Il semble difficile de trouver
ici matière à disqualifier le Grandeur nature. Soulignons seulement que JdR sur table et GN se comportent comme la
littérature et le cinéma : si l’un impose un effort de visualisation
induit par le seul langage, l’autre donne à voir de
façon immédiate, mais subordonne son efficacité à la qualité de sa reconstitution
de ce qu’il donne à voir (effets spéciaux ratés : film peu apprécié). On exclura cependant la Murder party, qui comporte un clair enjeu (résolution de
mystère) intrinsèque à la pratique du jeu (ie si
personne ne s’intéresse au crime, il n’y a pas de jeu).
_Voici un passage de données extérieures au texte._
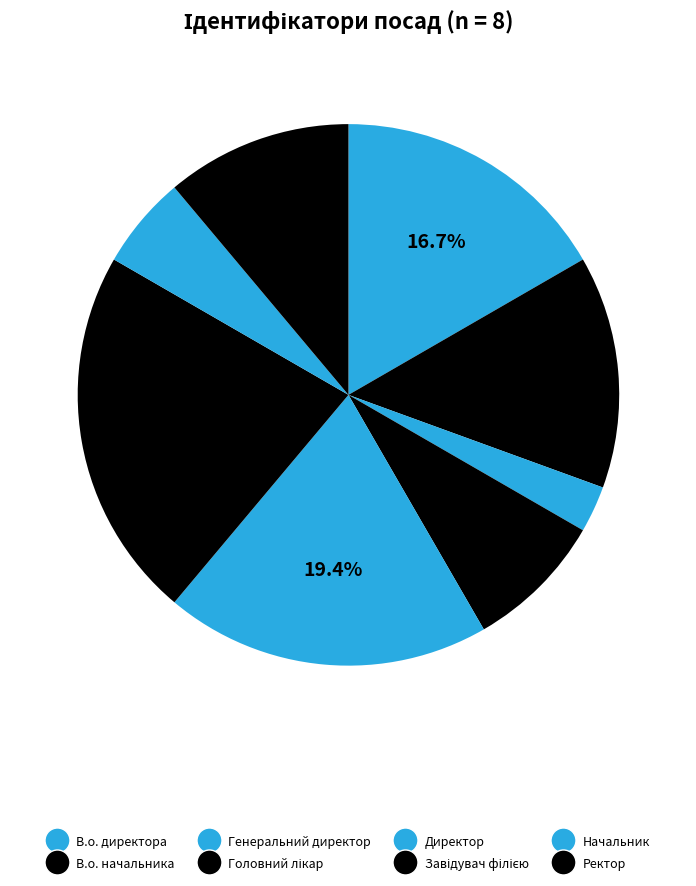

To the nearest percent, what portion does В.о. директора represent?

17%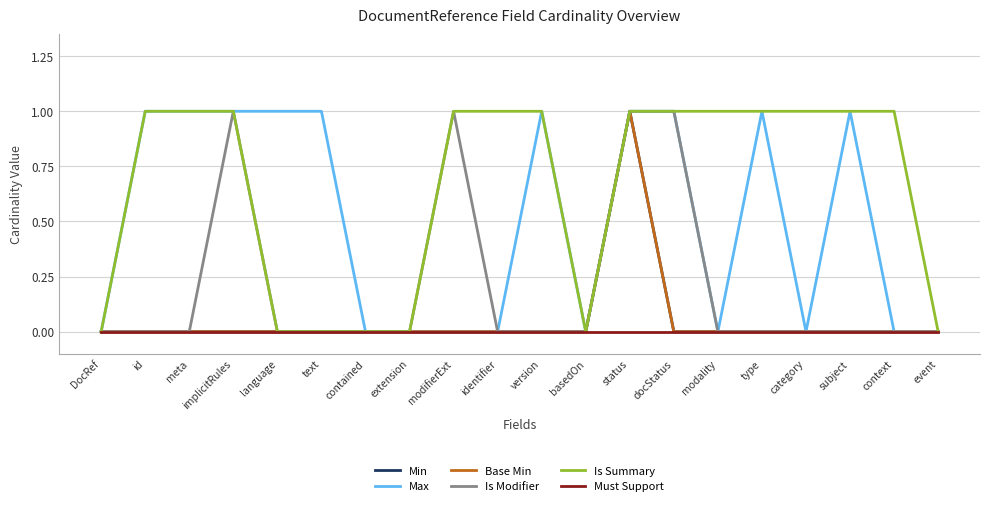

Is this an area chart (filled region under the line)?

No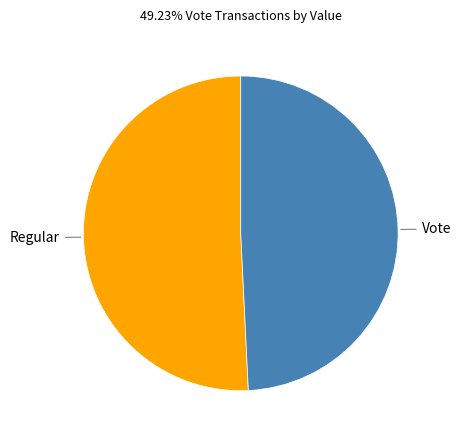

How many segments does this pie chart have?

2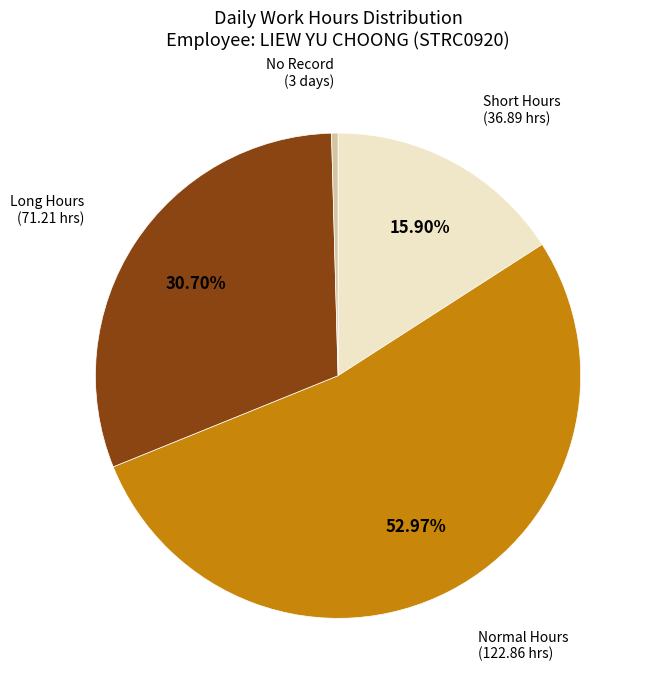

Is there any slice that represents more than half of the pie?

Yes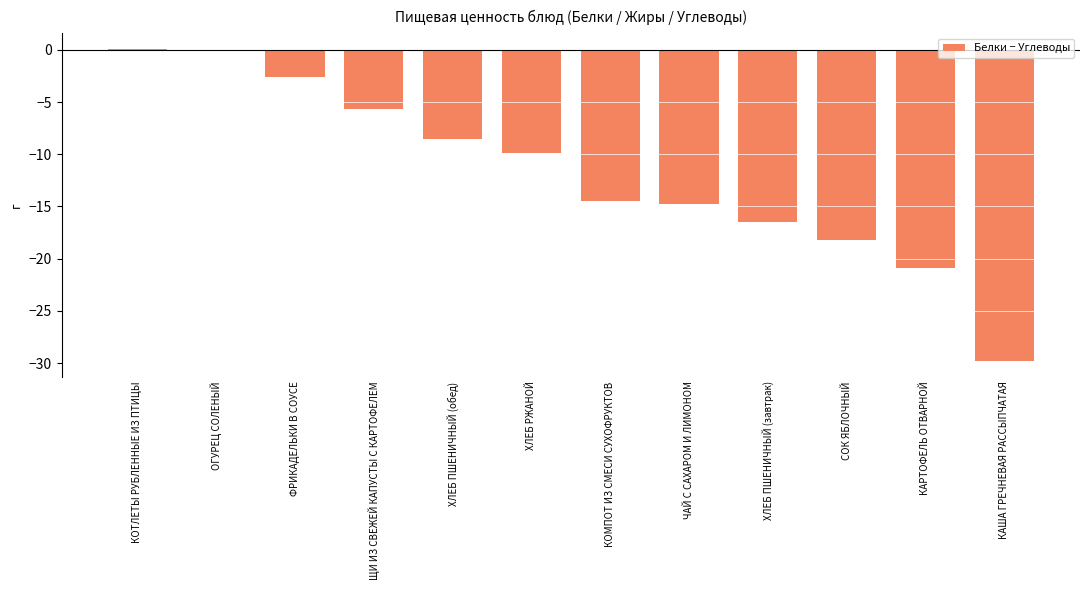

What is the maximum value shown in the chart?

0.1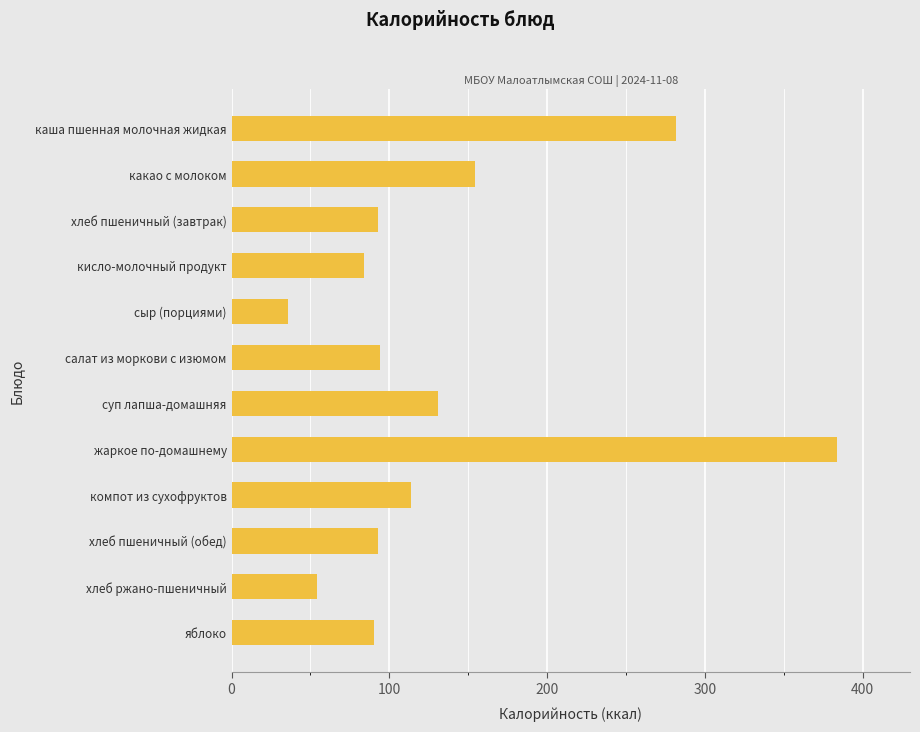

What is the label of the 2nd bar from the top?

какао с молоком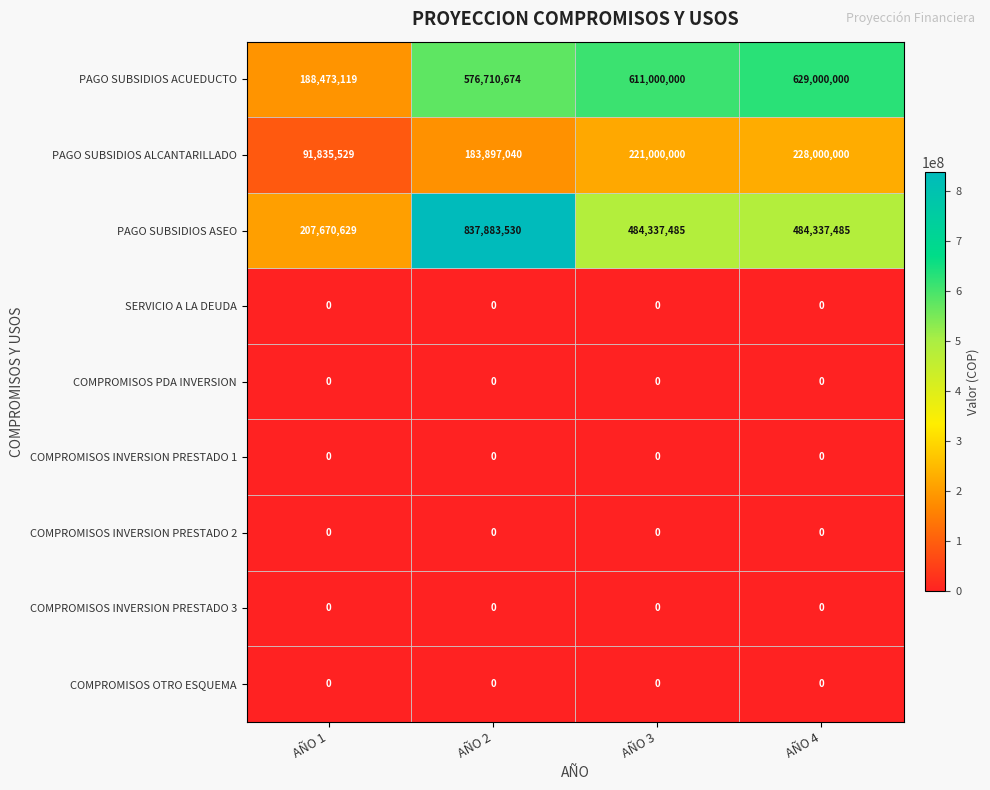

What is the spread (max minus min) of values at AÑO 2?

837883530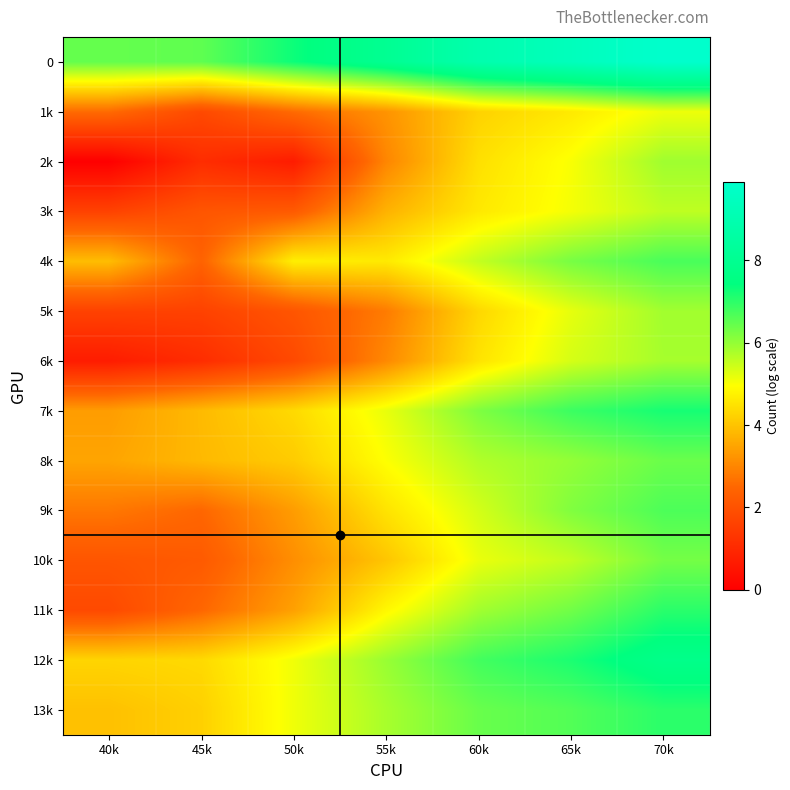

Which label corresponds to the smallest value in the chart?

40k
On pourrait aussi conclure de
tout ce qui précède que le JdR est finalement très
peu dépendant du jeu pratiqué, mais qu’il s’agit plutôt d’une attitude que l’on applique à une activité
ludique et qui, si elle est partagée par les autres joueurs, fait de tout
loisir un JdR. En clair, on peut jouer au monopoly comme à un JdR, on peut
jouer à un JdR comme à un jeu de plateau.
On observe d’ailleurs des
pratiques contrastées au sein de la communauté : certains, en quête
peut-être d’une hypothétique légitimité artistique, revendiquent un JdR immersif, des marathons nocturnes, des thèmes réalistes
et traumatiques ; d’autres collent au modèle du jeu de société
traditionnel en appliquant scrupuleusement le système jusque dans ses
absurdités (« Murphy’s rules »),
en vivant les scénarios comme une
confrontation avec le meneur ou un concours entre joueurs, en se fixant des
défis en matière de progression des personnages ; d’autres encore,
admirateurs d’un auteur, d’un univers ou d’une imagerie, collectionnent tous
les produits qui en dérivent, JdR compris, et
participent à des parties pour baigner dans leur
passion ; et d’autres microcosmes
existent.
Tous ces gens affirment en toute
bonne foi faire du JdR, bien que leurs approches soient
peu compatibles. Soucieux de légitimer leurs
pratiques, ils louvoient souvent entre l’exclusion des autres pratiques ou au
contraire la revendication d’une nécessaire diversité qui leur garantit
l’immunité. Ils louvoient aussi entre
pratiques.
Finalement, l’affirmation qu’il existe
« le » JdR
qui serait universellement partagé par tous ceux qui s’en revendiquent aboutit, en masquant des
divergences fondamentales, à sacraliser des malentendus et des
tensions. Il serait plus sain de détourer des pratiques qui tirent plus ou
moins parti des spécificités du JdR (« JdR sincère » ?), de son histoire (« jeu
vidéo sur table » ?), de ses thèmes (« jeu pour
fans » ?), et d’inviter chacun à
s’interroger sur ce qu’il y cherche et y trouve. Le milieu présenterait ainsi
auprès du public, des autorités, des média, des chercheurs, des professionnels…
et des autres rôlistes un visage plus sincère et plus
lisible, permettant à chacun de choisir en conscience de jouer ou non, de
quelle façon, pour quelles attentes.